3. Back up data on a regular schedule– reduces the loss in a ransomware attack.
4. Change passwords at least twice a year and make them difficult to crack. Use special characters, numbers, and at least eight digits.
5. Use a VPN if you are accessing sensitive information on public wi-fi, I use NordVPN.
6. Trust your gut. If a call, email, or letter looks suspicious, verify it’s authenticity before you respond.
7. Pay attention to new scams reported on the news.
Prevention is helpful, but your sensitive information is not entirely in your control. Identity thieves steal data from financial institutions, government agencies, and online stores too.
If you’re a victim of identity theft, follow these steps:
1. File an Identity Theft Affidavit with the FTC.
2. Go to the police to report it.
3. Change passwords and PIN numbers on all accounts.

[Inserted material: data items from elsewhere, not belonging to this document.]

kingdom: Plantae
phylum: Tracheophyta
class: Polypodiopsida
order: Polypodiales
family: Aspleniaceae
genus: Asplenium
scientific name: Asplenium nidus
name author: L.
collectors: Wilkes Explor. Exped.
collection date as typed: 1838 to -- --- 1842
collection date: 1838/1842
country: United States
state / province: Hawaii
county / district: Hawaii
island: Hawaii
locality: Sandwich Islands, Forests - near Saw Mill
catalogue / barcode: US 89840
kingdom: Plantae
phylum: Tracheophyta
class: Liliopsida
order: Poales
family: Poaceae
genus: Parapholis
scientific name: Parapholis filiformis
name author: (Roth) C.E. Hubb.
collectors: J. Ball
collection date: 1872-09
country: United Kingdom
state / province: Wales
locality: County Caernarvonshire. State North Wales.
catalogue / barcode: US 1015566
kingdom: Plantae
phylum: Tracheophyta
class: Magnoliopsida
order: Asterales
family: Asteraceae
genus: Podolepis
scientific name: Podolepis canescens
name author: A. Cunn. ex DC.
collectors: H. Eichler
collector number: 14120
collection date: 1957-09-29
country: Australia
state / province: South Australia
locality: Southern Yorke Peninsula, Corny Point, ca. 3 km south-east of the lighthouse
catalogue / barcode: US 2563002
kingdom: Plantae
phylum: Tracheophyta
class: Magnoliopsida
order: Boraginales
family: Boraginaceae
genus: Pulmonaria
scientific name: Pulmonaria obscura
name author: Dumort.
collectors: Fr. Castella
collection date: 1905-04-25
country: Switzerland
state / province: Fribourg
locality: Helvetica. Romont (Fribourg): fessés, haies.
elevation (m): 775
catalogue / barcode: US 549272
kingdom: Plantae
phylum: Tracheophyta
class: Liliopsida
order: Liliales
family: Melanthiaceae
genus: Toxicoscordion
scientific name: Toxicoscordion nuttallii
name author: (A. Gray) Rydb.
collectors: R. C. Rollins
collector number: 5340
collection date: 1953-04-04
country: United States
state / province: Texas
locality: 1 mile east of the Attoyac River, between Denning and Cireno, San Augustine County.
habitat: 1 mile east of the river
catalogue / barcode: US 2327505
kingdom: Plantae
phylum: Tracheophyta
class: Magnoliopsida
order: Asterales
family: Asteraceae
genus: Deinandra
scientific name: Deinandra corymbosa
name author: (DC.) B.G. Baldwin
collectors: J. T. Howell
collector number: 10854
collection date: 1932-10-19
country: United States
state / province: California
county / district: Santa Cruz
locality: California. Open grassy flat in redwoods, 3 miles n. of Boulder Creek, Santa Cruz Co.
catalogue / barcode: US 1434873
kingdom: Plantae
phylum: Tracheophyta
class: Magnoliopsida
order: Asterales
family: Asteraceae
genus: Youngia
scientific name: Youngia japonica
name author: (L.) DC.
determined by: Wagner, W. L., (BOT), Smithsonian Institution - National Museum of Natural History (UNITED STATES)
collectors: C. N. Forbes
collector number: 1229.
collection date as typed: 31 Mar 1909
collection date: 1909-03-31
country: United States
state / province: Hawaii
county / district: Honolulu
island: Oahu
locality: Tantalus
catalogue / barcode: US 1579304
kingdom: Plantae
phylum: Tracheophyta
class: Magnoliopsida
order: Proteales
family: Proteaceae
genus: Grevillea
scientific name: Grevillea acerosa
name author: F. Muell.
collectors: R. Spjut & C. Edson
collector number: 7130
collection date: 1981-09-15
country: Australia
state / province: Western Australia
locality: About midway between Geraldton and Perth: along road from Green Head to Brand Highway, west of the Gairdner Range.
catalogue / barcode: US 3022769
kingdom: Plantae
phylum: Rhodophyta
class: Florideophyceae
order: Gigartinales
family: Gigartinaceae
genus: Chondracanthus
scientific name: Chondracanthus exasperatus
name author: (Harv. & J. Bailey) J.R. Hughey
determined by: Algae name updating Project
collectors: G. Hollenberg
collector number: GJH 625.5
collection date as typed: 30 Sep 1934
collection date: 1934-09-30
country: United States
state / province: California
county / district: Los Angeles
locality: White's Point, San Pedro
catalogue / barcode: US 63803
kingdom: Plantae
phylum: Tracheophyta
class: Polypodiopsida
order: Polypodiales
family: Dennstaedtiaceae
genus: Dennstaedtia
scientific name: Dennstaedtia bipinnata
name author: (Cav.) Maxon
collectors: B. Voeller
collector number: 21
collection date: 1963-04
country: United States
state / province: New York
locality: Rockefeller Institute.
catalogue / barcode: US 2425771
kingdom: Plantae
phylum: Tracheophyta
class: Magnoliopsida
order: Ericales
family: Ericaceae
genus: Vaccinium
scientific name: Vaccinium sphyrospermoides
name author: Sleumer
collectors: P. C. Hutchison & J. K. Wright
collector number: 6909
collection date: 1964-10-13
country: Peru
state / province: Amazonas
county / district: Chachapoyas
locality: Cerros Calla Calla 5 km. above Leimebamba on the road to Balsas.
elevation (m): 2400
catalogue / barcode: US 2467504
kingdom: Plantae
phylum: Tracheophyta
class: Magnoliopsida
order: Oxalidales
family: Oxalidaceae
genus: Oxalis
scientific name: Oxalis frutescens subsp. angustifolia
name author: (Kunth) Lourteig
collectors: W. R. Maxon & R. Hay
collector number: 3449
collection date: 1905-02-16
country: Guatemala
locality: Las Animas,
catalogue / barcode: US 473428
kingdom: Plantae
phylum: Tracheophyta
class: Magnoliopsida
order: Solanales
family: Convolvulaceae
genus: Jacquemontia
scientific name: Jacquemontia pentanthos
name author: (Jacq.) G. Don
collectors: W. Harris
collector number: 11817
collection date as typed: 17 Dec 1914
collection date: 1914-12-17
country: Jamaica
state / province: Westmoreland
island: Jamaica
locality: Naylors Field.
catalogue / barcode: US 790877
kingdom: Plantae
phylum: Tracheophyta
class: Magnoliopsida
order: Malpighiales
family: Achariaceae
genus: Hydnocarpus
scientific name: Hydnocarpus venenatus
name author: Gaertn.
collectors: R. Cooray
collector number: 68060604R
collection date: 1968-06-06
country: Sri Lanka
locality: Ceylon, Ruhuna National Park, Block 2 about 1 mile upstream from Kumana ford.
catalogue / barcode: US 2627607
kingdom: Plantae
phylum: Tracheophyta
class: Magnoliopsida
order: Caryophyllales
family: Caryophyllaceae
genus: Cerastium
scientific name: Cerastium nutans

4. Alert all your bank and credit cards.
5. Report it to the three credit agencies: Experian, Equifax, and TransUnion.
6. Notify the IRS.
7. Review your credit report for errors.
8. Review your bank and credit card statements and contest charges you don’t recognize.
These steps will help you catch fraudulent transactions and limit any damage.
Beyond the prevention steps, I limit access to client data and use secure online programs. Also, I have cyber-security insurance, just in case.
Scammers invent new ways to steal identities all the time. Keep your security up to date and pay attention when new hacks pop up.
And if you get a call from the Social Security Administration, hang up.